“Negligence”, “Culpable Rashness” and “Culpable Negligence”

“Negligence” means omission to do something which a reasonable and prudent person guided by the consideration which ordinarily regulate human affairs would do or doing something which a prudent and reasonable person guided by similar considerations would not do. Negligence is not an absolute term but is a relative one; it is rather a comparative term. It is difficult to state with precision any mathematically exact formula by which negligence or lack of it can be infallibly measured in a given case. Whether there exists negligence per se or the course of conduct amounts to negligence will normally depend upon the attending and surrounding facts and circumstances which have to be taken into consideration by the court. In a give case, even doing what one was ought to do can constitute negligence.

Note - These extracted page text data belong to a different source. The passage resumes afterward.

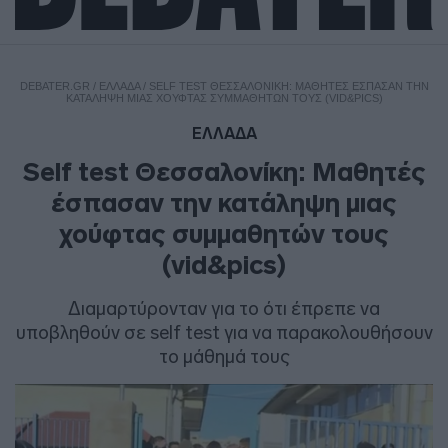
DEBATER.GR
/
ΕΛΛΑΔΑ
/
SELF TEST ΘΕΣΣΑΛΟΝΊΚΗ: ΜΑΘΗΤΈΣ ΈΣΠΑΣΑΝ ΤΗΝ
ΚΑΤΆΛΗΨΗ ΜΙΑΣ ΧΟΎΦΤΑΣ ΣΥΜΜΑΘΗΤΏΝ ΤΟΥΣ (VID&PICS)
ΕΛΛΑΔΑ
Self test Θεσσαλονίκη: Μαθητές
έσπασαν την κατάληψη μιας
χούφτας συμμαθητών τους
(vid&pics)
Διαμαρτύρονταν για το ότι έπρεπε να
υποβληθούν σε self test για να παρακολουθήσουν
το μάθημά τους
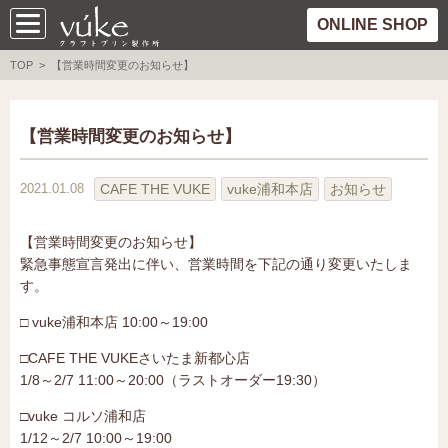
ONLINE SHOP
TOP
> 【営業時間変更のお知らせ】
【営業時間変更のお知らせ】
CAFE THE VUKE
vuke浦和本店
お知らせ
2021.01.08
【営業時間変更のお知らせ】
緊急事態宣言発出に伴い、営業時間を下記の通り変更いたしま
す。
□ vuke浦和本店 10:00～19:00
□CAFE THE VUKEさいたま新都心店
1/8～2/7 11:00～20:00（ラストオーダー19:30）
□vuke コルソ浦和店
1/12～2/7 10:00～19:00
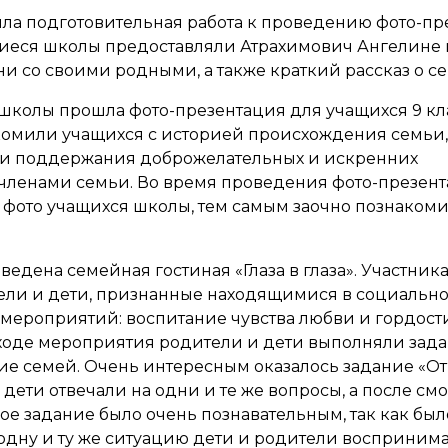
4 шла подготовительная работа к проведению фото-п
иеся школы предоставляли Атрахимович Ангелине 
ни со своими родными, а также краткий рассказ о се
е школы прошла фото-презентация для учащихся 9 кл
комили учащихся с историей происхождения семьи,
ти поддержания доброжелательных и искренних
ленами семьи. Во время проведения фото-презент
фото учащихся школы, тем самым заочно познакоми
ведена семейная гостиная «Глаза в глаза». Участни
ели и дети, признанные находящимися в социальн
мероприятий: воспитание чувства любви и гордост
 ходе мероприятия родители и дети выполняли зада
е семей. Очень интересным оказалось задание «От
 дети отвечали на одни и те же вопросы, а после см
ое задание было очень познавательным, так как был
одну и ту же ситуацию дети и родители воспринима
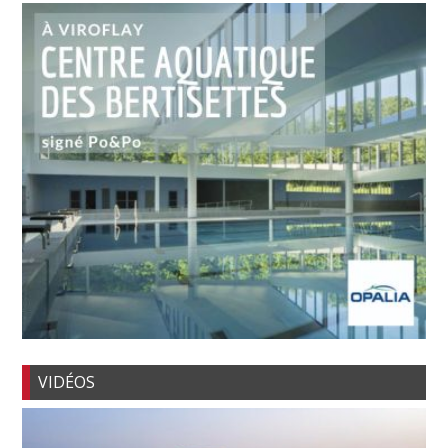
VIDÉOS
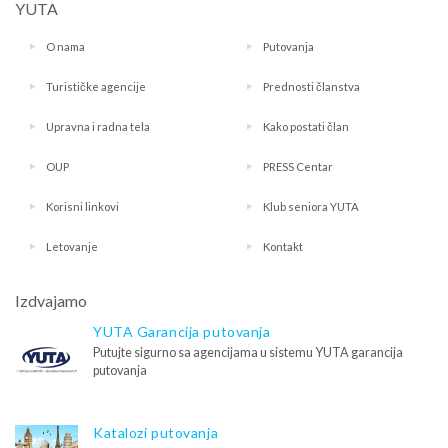
YUTA
O nama
Putovanja
Turističke agencije
Prednosti članstva
Upravna i radna tela
Kako postati član
OUP
PRESS Centar
Korisni linkovi
Klub seniora YUTA
Letovanje
Kontakt
Izdvajamo
YUTA Garancija putovanja
Putujte sigurno sa agencijama u sistemu YUTA garancija
putovanja
Katalozi putovanja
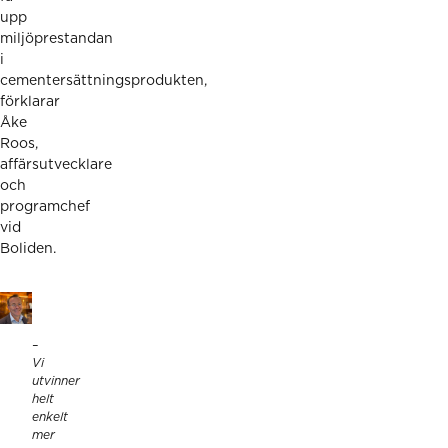
upp
miljöprestandan
i
cementersättningsprodukten,
förklarar
Åke
Roos,
affärsutvecklare
och
programchef
vid
Boliden.
–
Vi
utvinner
helt
enkelt
mer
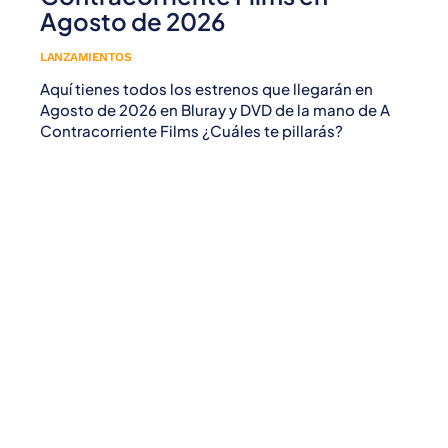
Agosto de 2026
LANZAMIENTOS
Aquí tienes todos los estrenos que llegarán en
Agosto de 2026 en Bluray y DVD de la mano de A
Contracorriente Films ¿Cuáles te pillarás?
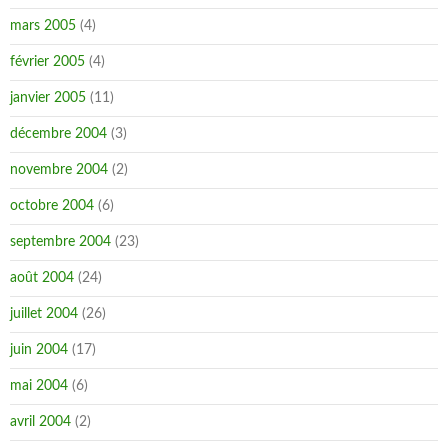
mars 2005
(4)
février 2005
(4)
janvier 2005
(11)
décembre 2004
(3)
novembre 2004
(2)
octobre 2004
(6)
septembre 2004
(23)
août 2004
(24)
juillet 2004
(26)
juin 2004
(17)
mai 2004
(6)
avril 2004
(2)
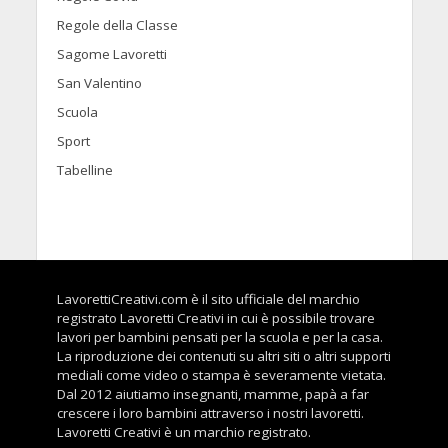
Regole della Classe
Sagome Lavoretti
San Valentino
Scuola
Sport
Tabelline
LavorettiCreativi.com è il sito ufficiale del marchio
registrato Lavoretti Creativi in cui è possibile trovare
lavori per bambini pensati per la scuola e per la casa.
La riproduzione dei contenuti su altri siti o altri supporti
mediali come video o stampa è severamente vietata.
Dal 2012 aiutiamo insegnanti, mamme, papà a far
crescere i loro bambini attraverso i nostri lavoretti.
Lavoretti Creativi è un marchio registrato.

“Culpable Rashness” is acting with the consciousness that mischievous and illegal consequences may follow but with the hope that they will not and often with the belief that the actor has taken sufficient precautions to prevent their happening. The imputability arises from acting despite consciousness (luxuria).
“Culpable negligence” is acting without the consciousness that the illegal and mischevious effect will follow, but in circumstances which show that the actor has not exercised the action incumbent upon him and that if he had, he would have had the consciousness. The imputability arises from the neglect of civil duty of circumspection. Ravi Kapur v. State of Rajasthan, (2012) 9 SCC 284.